Autism spectrum disorder (ASD), affecting approximately 1.5% of children, is a neurodevelopmental disorder characterized by deficits in social interaction and restricted and repetitive behaviors. Although molecular genetic studies significantly contribute to our understanding of ASD, the molecular etiology underlying the pathological phenotypes of ASD remains largely unclear. Furthermore, there is no established pharmacological treatment for their core symptoms. Recent studies have suggested that a spontaneous de novo mutation, a new mutation appeared in a child that neither the parent carries, contributes to the risk of ASD and often produces large effects and that genes with recurrent de novo possible loss-of-function mutations are likely to play key roles in the etiology of this disorder. We and others have recently found that PRKD2 has ASD-associated de novo mutations. These de novo mutations in PRKD2 can be associated with ASD risk, however, the role of PRKD2 as well as the biological significance of the identified mutations in the central nervous system is not well understood. Here, we conducted the functional analysis of PRKD2 in neural development.

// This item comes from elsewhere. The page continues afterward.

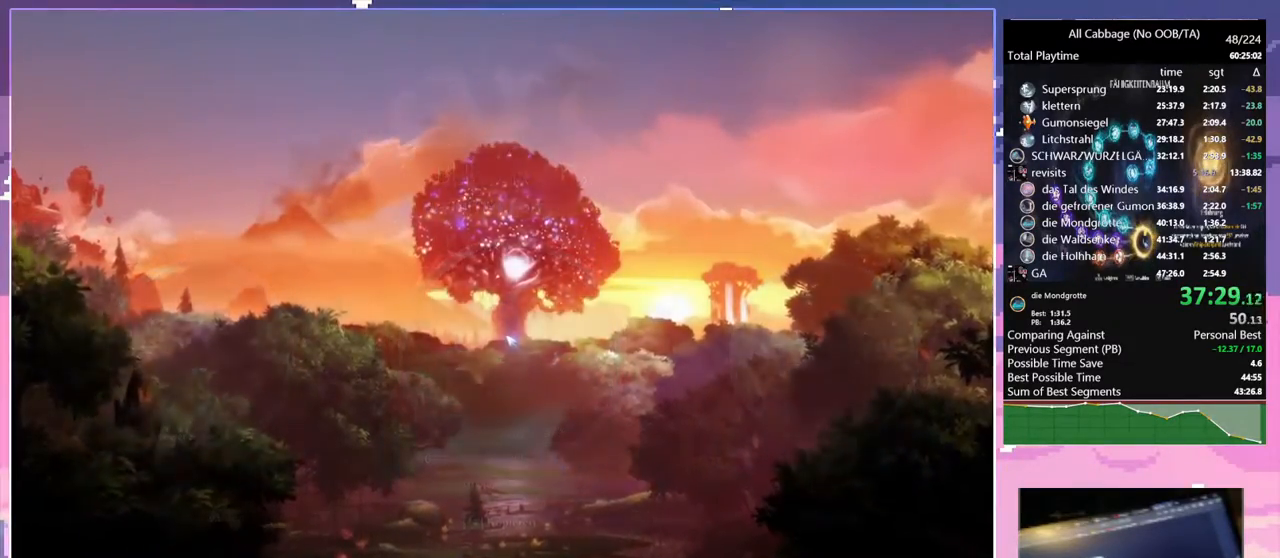
{"keys": ["d"], "mouse": [], "events": []}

We found that PRKD2 was highly expressed in the developing mouse cerebral cortex during embryonic neurodevelopment. We also showed that a knockdown of PRKD2 significantly inhibited neurite outgrowth in mouse neuroblastoma Neuro2A cells. We then examined the effects of PRKD2 knockdown on neural development in vivo. Using in utero electroporation technique, we found that a knockdown of PRKD2 resulted in a neural migration defect, increased neural proliferation and decreased neural progenitor differentiation.

Our results indicate that PRKD2 regulates neural development in vitro and in vivo. Considering many ASD susceptibility gene products are likely to have important roles in neural development, further analysis of the function of the de novo mutations on PRKD2 and other ASD susceptibility genes in neural development will provide important clues to the molecular pathophysiology of ASD.